What more can one ask for?
Here’s a passage from the book, RE: Alyne Payton.
RIP
Though she held no elected position or official post, Alyne was a mayoral-type figure in Columbia’s black community. She dispensed myriad pieces of wisdom (“Never give your kids soda,” “Rise early, sleep early, work hard.”), advised her friends, helped whenever help was needed. When Archie Johnson, Walter’s pal, describes Alyne as “remarkable,” he echoes a sentiment shared by many. In another era, in another location, she is a trained chef. Or maybe an interior decorator or artist. In Columbia, however, she was simply “Miss Alyne.”
“Everyone loved Walter’s mama,” said Johnson. “One thing I remember is that she was really into making her home look nice. During the falls she’d drive out to the country, to a rural area called Hawthorne where some of her family lived. We’d ride up with her, and on the way she’d inevitably want to stop and get us to pick the Cat Tails for her.
“When I think about her, and all the self-help books she could have written, she was amazing. Nothing about her life was haphazard. Everything was organized. She had a plan.”
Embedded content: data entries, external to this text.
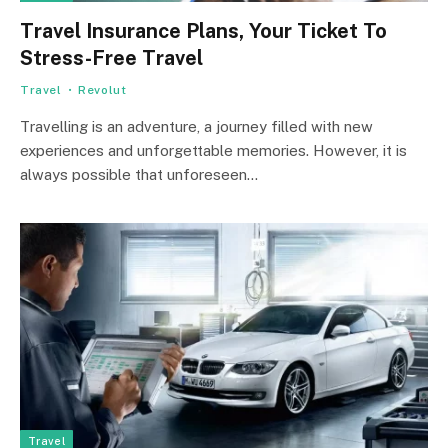
Travel Insurance Plans, Your Ticket To
Stress-Free Travel
Travel
Revolut
Travelling is an adventure, a journey filled with new
experiences and unforgettable memories. However, it is
always possible that unforeseen…
Travel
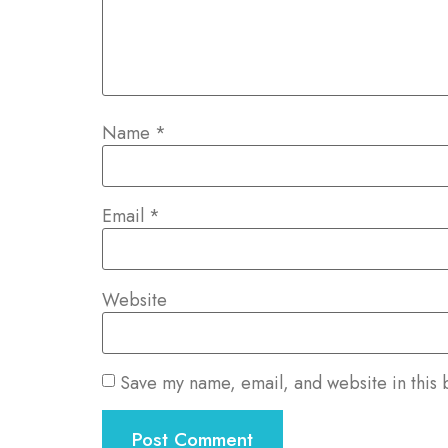
Name
*
Email
*
Website
Save my name, email, and website in this 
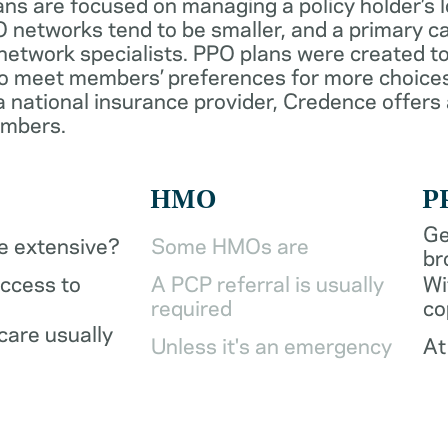
ans are focused on managing a policy holder’s 
 networks tend to be smaller, and a primary ca
network specialists. PPO plans were created to
o meet members’ preferences for more choices
a national insurance provider, Credence offers
embers.
HMO
P
Ge
be extensive?
Some HMOs are
br
access to
A PCP referral is usually
Wi
required
co
care usually
Unless it's an emergency
At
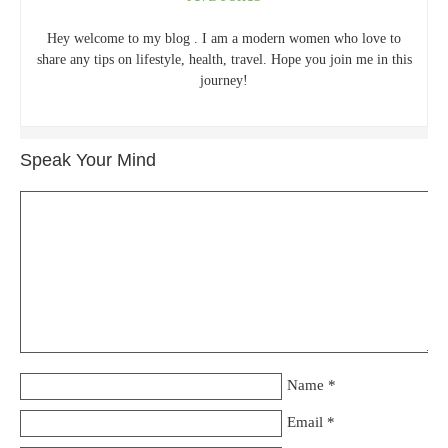
Hey welcome to my blog . I am a modern women who love to
share any tips on lifestyle, health, travel. Hope you join me in this
journey!
Speak Your Mind
Name
*
Email
*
Alyne served as a church usher and was the leader, nurturer and moral guide of the family. Peter, in turn, was the disciplinarian. Though only 5-foot-5 and maybe 140 pounds, with dark chocolate-toned skin and unusually long fingers, Peter demanded respect from his children, both with his scowl and his belt. Docile in his day-to-day demeanor, Peter seemed to derive his greatest pleasure from meeting up with his closest friend, a neighbor named Brady Lewis, in the back yard. There the two would reside for hours, lounging back on a pair of lawn chairs, telling stories and polishing off a couple of $1.50 glass bottles of grape-flavored Mad Dog 20/20 until they were drunk. Because Columbia was a dry town, the two tried keeping their ritual a secret. But everyone knew. “Walter’s dad was real quiet and agreeable,” said Robert Virgil, who grew up with Walter and Eddie. “I remember his dad used to come to my house, and he’d help us kill a chicken or a hog. Then he’d drink his Mad Dog.” Peter wasn’t merely known by his first name. With the exception of his wife and kids, he was “Peter Payton” to everyone, in all circumstances. “Peter Payton didn’t do no harm, and he wasn’t a bad man, but we called him the town drunk, because he seemed to be drinking his Mad Dog all the time,” said Earnestine Lewis. “No one ever bothered him because he never bothered nobody, but it was always the same thing—Peter Payton being drunk, Peter Payton stumbling around. Sometimes Miss Alyne would holler at him, make him come inside the house. He’d yell back, ‘Oh, Alyne! Let me be!’ But then he would always obey her. She wore the pants.”